Absolute pixel coordinate data
**********
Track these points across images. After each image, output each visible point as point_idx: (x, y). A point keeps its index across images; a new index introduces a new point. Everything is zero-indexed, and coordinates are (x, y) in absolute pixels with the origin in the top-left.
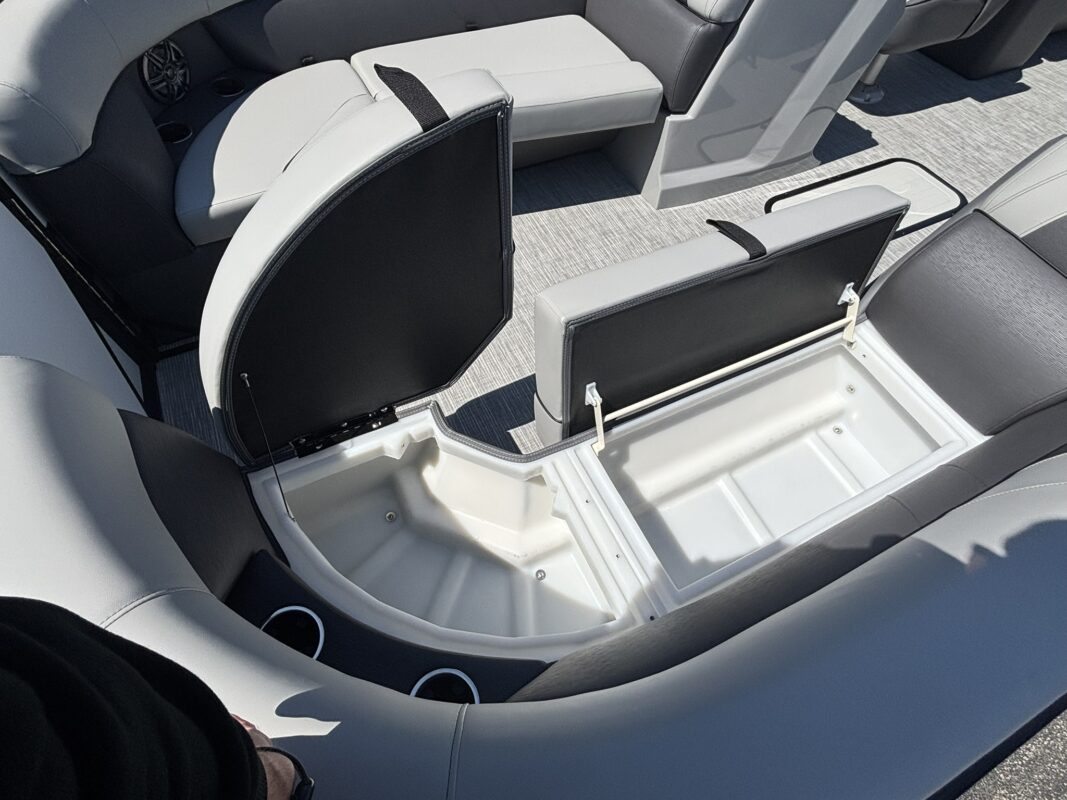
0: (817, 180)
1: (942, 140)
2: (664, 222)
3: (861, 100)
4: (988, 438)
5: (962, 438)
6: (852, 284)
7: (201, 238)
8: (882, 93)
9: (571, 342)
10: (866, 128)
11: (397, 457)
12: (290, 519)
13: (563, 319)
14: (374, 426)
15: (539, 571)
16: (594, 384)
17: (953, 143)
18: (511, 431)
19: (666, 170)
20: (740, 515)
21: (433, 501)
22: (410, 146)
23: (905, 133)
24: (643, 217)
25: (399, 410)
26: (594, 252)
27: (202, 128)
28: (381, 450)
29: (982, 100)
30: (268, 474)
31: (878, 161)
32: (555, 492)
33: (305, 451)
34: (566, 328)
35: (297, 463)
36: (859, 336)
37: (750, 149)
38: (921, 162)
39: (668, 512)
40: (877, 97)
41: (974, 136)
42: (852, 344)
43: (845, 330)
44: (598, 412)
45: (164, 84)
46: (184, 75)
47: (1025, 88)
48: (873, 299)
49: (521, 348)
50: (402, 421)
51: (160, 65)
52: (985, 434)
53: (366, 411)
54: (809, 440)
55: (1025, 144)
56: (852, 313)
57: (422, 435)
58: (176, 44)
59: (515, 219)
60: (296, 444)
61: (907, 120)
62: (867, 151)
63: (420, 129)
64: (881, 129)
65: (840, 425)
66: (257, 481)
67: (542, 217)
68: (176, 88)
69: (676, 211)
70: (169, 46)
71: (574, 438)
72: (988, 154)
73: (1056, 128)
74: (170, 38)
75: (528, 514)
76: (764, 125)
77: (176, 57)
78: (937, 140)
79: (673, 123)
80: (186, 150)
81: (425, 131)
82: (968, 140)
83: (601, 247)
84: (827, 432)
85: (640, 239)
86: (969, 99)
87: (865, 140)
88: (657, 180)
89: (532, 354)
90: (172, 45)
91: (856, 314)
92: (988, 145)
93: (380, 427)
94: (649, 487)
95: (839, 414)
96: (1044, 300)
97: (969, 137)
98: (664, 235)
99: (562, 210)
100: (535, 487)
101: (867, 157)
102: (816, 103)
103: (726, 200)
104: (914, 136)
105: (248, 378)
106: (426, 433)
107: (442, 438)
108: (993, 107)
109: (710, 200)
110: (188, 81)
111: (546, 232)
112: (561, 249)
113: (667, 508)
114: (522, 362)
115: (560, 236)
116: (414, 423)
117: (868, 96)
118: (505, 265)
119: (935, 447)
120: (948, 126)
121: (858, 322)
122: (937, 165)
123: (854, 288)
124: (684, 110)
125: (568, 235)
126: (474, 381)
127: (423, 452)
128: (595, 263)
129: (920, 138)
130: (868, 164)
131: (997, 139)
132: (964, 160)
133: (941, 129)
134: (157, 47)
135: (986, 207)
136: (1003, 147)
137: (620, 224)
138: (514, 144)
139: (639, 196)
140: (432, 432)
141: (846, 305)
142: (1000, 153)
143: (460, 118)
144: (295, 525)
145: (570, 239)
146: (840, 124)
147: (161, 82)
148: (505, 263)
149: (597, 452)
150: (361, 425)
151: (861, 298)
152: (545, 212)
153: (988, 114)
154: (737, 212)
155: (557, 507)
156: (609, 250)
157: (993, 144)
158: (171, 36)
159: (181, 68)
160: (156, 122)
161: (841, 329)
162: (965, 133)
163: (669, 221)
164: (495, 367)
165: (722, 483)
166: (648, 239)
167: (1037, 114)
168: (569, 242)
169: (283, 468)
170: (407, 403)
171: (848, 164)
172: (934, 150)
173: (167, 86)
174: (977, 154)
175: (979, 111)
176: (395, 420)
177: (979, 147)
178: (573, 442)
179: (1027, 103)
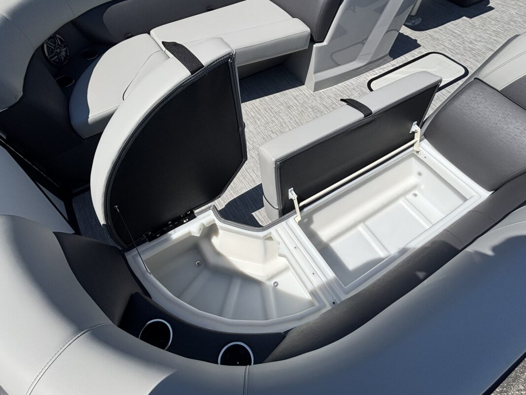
0: (392, 68)
1: (453, 40)
2: (318, 98)
3: (410, 24)
4: (491, 193)
5: (478, 194)
6: (416, 122)
7: (86, 135)
8: (421, 19)
9: (279, 170)
10: (414, 38)
11: (198, 235)
12: (148, 274)
13: (274, 160)
14: (185, 221)
15: (275, 282)
16: (292, 188)
17: (458, 41)
18: (253, 214)
19: (316, 72)
20: (370, 242)
21: (218, 254)
22: (185, 83)
23: (434, 39)
24: (307, 97)
25: (196, 212)
26: (284, 117)
27: (79, 78)
28: (189, 233)
29: (471, 17)
30: (134, 252)
31: (421, 55)
32: (279, 244)
33: (152, 238)
34: (276, 164)
35: (148, 245)
36: (422, 147)
37: (357, 56)
38: (443, 53)
39: (335, 246)
40: (418, 21)
41: (468, 36)
42: (418, 152)
43: (415, 145)
44: (296, 202)
45: (56, 57)
46: (66, 51)
47: (491, 9)
48: (427, 128)
49: (253, 171)
50: (199, 217)
51: (53, 48)
52: (489, 191)
53: (179, 215)
54: (401, 202)
55: (495, 38)
56: (417, 137)
57: (209, 223)
58: (59, 35)
59: (243, 105)
60: (147, 235)
61: (435, 32)
62: (415, 50)
63: (190, 74)
64: (422, 38)
65: (416, 192)
66: (129, 256)
67: (256, 102)
68: (63, 58)
69: (323, 92)
70: (56, 37)
71: (285, 216)
72: (476, 45)
73: (509, 28)
74: (57, 32)
75: (266, 255)
76: (363, 43)
77: (60, 42)
78: (450, 40)
79: (316, 47)
80: (72, 91)
81: (192, 74)
82: (465, 38)
83: (288, 115)
84: (410, 196)
85: (307, 108)
86: (464, 18)
87: (414, 45)
88: (312, 77)
89: (259, 173)
90: (57, 36)
91: (419, 137)
92: (475, 40)
93: (187, 222)
94: (324, 235)
95: (415, 187)
96: (514, 121)
97: (466, 37)
98: (318, 105)
99: (266, 98)
100: (269, 242)
101: (416, 53)
102: (388, 28)
103: (348, 83)
104: (438, 40)
105: (118, 208)
106: (211, 222)
107: (219, 224)
108: (477, 20)
109: (340, 84)
110: (68, 54)
111: (259, 110)
112: (268, 118)
113: (335, 244)
114: (254, 178)
115: (266, 111)
116: (204, 217)
117: (413, 21)
118: (241, 135)
119: (465, 200)
120: (455, 33)
121: (420, 141)
122: (452, 54)
123: (417, 124)
124: (321, 40)
125: (270, 110)
126: (232, 190)
127: (210, 231)
128: (285, 123)
129: (442, 40)
130: (417, 57)
131: (480, 36)
132: (465, 50)
133: (452, 35)
134: (51, 38)
135: (481, 76)
136: (484, 40)
137: (296, 102)
138: (238, 67)
139: (304, 86)
140: (214, 221)
141: (414, 133)
142: (483, 44)
143: (209, 65)
144: (152, 277)
145: (272, 112)
146: (402, 38)
147: (55, 56)
148: (241, 134)
149: (297, 221)
150: (178, 222)
151: (421, 128)
152: (257, 100)
153: (475, 24)
154: (354, 89)
155: (280, 252)
156: (291, 115)
157: (478, 40)
158: (57, 31)
159: (64, 47)
160: (55, 77)
161: (412, 145)
162: (464, 35)
163: (320, 97)
164: (241, 182)
165: (360, 228)
166: (312, 108)
167: (499, 21)
168: (271, 114)
169: (141, 248)
170: (200, 207)
171: (406, 58)
172: (449, 46)
173: (58, 58)
174: (471, 46)
175: (470, 23)
176: (195, 217)
177: (471, 41)
178: (285, 218)
179: (493, 16)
**********
• Task directions
A faithful copy of all the entries is required, pictures excluded.

• Reply to the exercise
Track these points across images. After each image, output each visible point as point_idx: (x, y). A point keeps its index across images; a new index introduces a new point. Everything is zero-indexed, and coordinates are (x, y) in absolute pixels with the origin in the top-left.
0: (817, 180)
1: (942, 140)
2: (664, 222)
3: (861, 100)
4: (988, 438)
5: (962, 438)
6: (852, 284)
7: (201, 238)
8: (882, 93)
9: (571, 342)
10: (866, 128)
11: (397, 457)
12: (290, 519)
13: (563, 319)
14: (374, 426)
15: (539, 571)
16: (594, 384)
17: (953, 143)
18: (511, 431)
19: (666, 170)
20: (740, 515)
21: (433, 501)
22: (410, 146)
23: (905, 133)
24: (643, 217)
25: (399, 410)
26: (594, 252)
27: (202, 128)
28: (381, 450)
29: (982, 100)
30: (268, 474)
31: (878, 161)
32: (555, 492)
33: (305, 451)
34: (566, 328)
35: (297, 463)
36: (859, 336)
37: (750, 149)
38: (921, 162)
39: (668, 512)
40: (877, 97)
41: (974, 136)
42: (852, 344)
43: (845, 330)
44: (598, 412)
45: (164, 84)
46: (184, 75)
47: (1025, 88)
48: (873, 299)
49: (521, 348)
50: (402, 421)
51: (160, 65)
52: (985, 434)
53: (366, 411)
54: (809, 440)
55: (1025, 144)
56: (852, 313)
57: (422, 435)
58: (176, 44)
59: (515, 219)
60: (296, 444)
61: (907, 120)
62: (867, 151)
63: (420, 129)
64: (881, 129)
65: (840, 425)
66: (257, 481)
67: (542, 217)
68: (176, 88)
69: (676, 211)
70: (169, 46)
71: (574, 438)
72: (988, 154)
73: (1056, 128)
74: (170, 38)
75: (528, 514)
76: (764, 125)
77: (176, 57)
78: (937, 140)
79: (673, 123)
80: (186, 150)
81: (425, 131)
82: (968, 140)
83: (601, 247)
84: (827, 432)
85: (640, 239)
86: (969, 99)
87: (865, 140)
88: (657, 180)
89: (532, 354)
90: (172, 45)
91: (856, 314)
92: (988, 145)
93: (380, 427)
94: (649, 487)
95: (839, 414)
96: (1044, 300)
97: (969, 137)
98: (664, 235)
99: (562, 210)
100: (535, 487)
101: (867, 157)
102: (816, 103)
103: (726, 200)
104: (914, 136)
105: (248, 378)
106: (426, 433)
107: (442, 438)
108: (993, 107)
109: (710, 200)
110: (188, 81)
111: (546, 232)
112: (561, 249)
113: (667, 508)
114: (522, 362)
115: (560, 236)
116: (414, 423)
117: (868, 96)
118: (505, 265)
119: (935, 447)
120: (948, 126)
121: (858, 322)
122: (937, 165)
123: (854, 288)
124: (684, 110)
125: (568, 235)
126: (474, 381)
127: (423, 452)
128: (595, 263)
129: (920, 138)
130: (868, 164)
131: (997, 139)
132: (964, 160)
133: (941, 129)
134: (157, 47)
135: (986, 207)
136: (1003, 147)
137: (620, 224)
138: (514, 144)
139: (639, 196)
140: (432, 432)
141: (846, 305)
142: (1000, 153)
143: (460, 118)
144: (295, 525)
145: (570, 239)
146: (840, 124)
147: (161, 82)
148: (505, 263)
149: (597, 452)
150: (361, 425)
151: (861, 298)
152: (545, 212)
153: (988, 114)
154: (737, 212)
155: (557, 507)
156: (609, 250)
157: (993, 144)
158: (171, 36)
159: (181, 68)
160: (156, 122)
161: (841, 329)
162: (965, 133)
163: (669, 221)
164: (495, 367)
165: (722, 483)
166: (648, 239)
167: (1037, 114)
168: (569, 242)
169: (283, 468)
170: (407, 403)
171: (848, 164)
172: (934, 150)
173: (167, 86)
174: (977, 154)
175: (979, 111)
176: (395, 420)
177: (979, 147)
178: (573, 442)
179: (1027, 103)
0: (392, 68)
1: (453, 40)
2: (318, 98)
3: (410, 24)
4: (491, 193)
5: (478, 194)
6: (416, 122)
7: (86, 135)
8: (421, 19)
9: (279, 170)
10: (414, 38)
11: (198, 235)
12: (148, 274)
13: (274, 160)
14: (185, 221)
15: (275, 282)
16: (292, 188)
17: (458, 41)
18: (253, 214)
19: (316, 72)
20: (370, 242)
21: (218, 254)
22: (185, 83)
23: (434, 39)
24: (307, 97)
25: (196, 212)
26: (284, 117)
27: (79, 78)
28: (189, 233)
29: (471, 17)
30: (134, 252)
31: (421, 55)
32: (279, 244)
33: (152, 238)
34: (276, 164)
35: (148, 245)
36: (422, 147)
37: (357, 56)
38: (443, 53)
39: (335, 246)
40: (418, 21)
41: (468, 36)
42: (418, 152)
43: (415, 145)
44: (296, 202)
45: (56, 57)
46: (66, 51)
47: (491, 9)
48: (427, 128)
49: (253, 171)
50: (199, 217)
51: (53, 48)
52: (489, 191)
53: (179, 215)
54: (401, 202)
55: (495, 38)
56: (417, 137)
57: (209, 223)
58: (59, 35)
59: (243, 105)
60: (147, 235)
61: (435, 32)
62: (415, 50)
63: (190, 74)
64: (422, 38)
65: (416, 192)
66: (129, 256)
67: (256, 102)
68: (63, 58)
69: (323, 92)
70: (56, 37)
71: (285, 216)
72: (476, 45)
73: (509, 28)
74: (57, 32)
75: (266, 255)
76: (363, 43)
77: (60, 42)
78: (450, 40)
79: (316, 47)
80: (72, 91)
81: (192, 74)
82: (465, 38)
83: (288, 115)
84: (410, 196)
85: (307, 108)
86: (464, 18)
87: (414, 45)
88: (312, 77)
89: (259, 173)
90: (57, 36)
91: (419, 137)
92: (475, 40)
93: (187, 222)
94: (324, 235)
95: (415, 187)
96: (514, 121)
97: (466, 37)
98: (318, 105)
99: (266, 98)
100: (269, 242)
101: (416, 53)
102: (388, 28)
103: (348, 83)
104: (438, 40)
105: (118, 208)
106: (211, 222)
107: (219, 224)
108: (477, 20)
109: (340, 84)
110: (68, 54)
111: (259, 110)
112: (268, 118)
113: (335, 244)
114: (254, 178)
115: (266, 111)
116: (204, 217)
117: (413, 21)
118: (241, 135)
119: (465, 200)
120: (455, 33)
121: (420, 141)
122: (452, 54)
123: (417, 124)
124: (321, 40)
125: (270, 110)
126: (232, 190)
127: (210, 231)
128: (285, 123)
129: (442, 40)
130: (417, 57)
131: (480, 36)
132: (465, 50)
133: (452, 35)
134: (51, 38)
135: (481, 76)
136: (484, 40)
137: (296, 102)
138: (238, 67)
139: (304, 86)
140: (214, 221)
141: (414, 133)
142: (483, 44)
143: (209, 65)
144: (152, 277)
145: (272, 112)
146: (402, 38)
147: (55, 56)
148: (241, 134)
149: (297, 221)
150: (178, 222)
151: (421, 128)
152: (257, 100)
153: (475, 24)
154: (354, 89)
155: (280, 252)
156: (291, 115)
157: (478, 40)
158: (57, 31)
159: (64, 47)
160: (55, 77)
161: (412, 145)
162: (464, 35)
163: (320, 97)
164: (241, 182)
165: (360, 228)
166: (312, 108)
167: (499, 21)
168: (271, 114)
169: (141, 248)
170: (200, 207)
171: (406, 58)
172: (449, 46)
173: (58, 58)
174: (471, 46)
175: (470, 23)
176: (195, 217)
177: (471, 41)
178: (285, 218)
179: (493, 16)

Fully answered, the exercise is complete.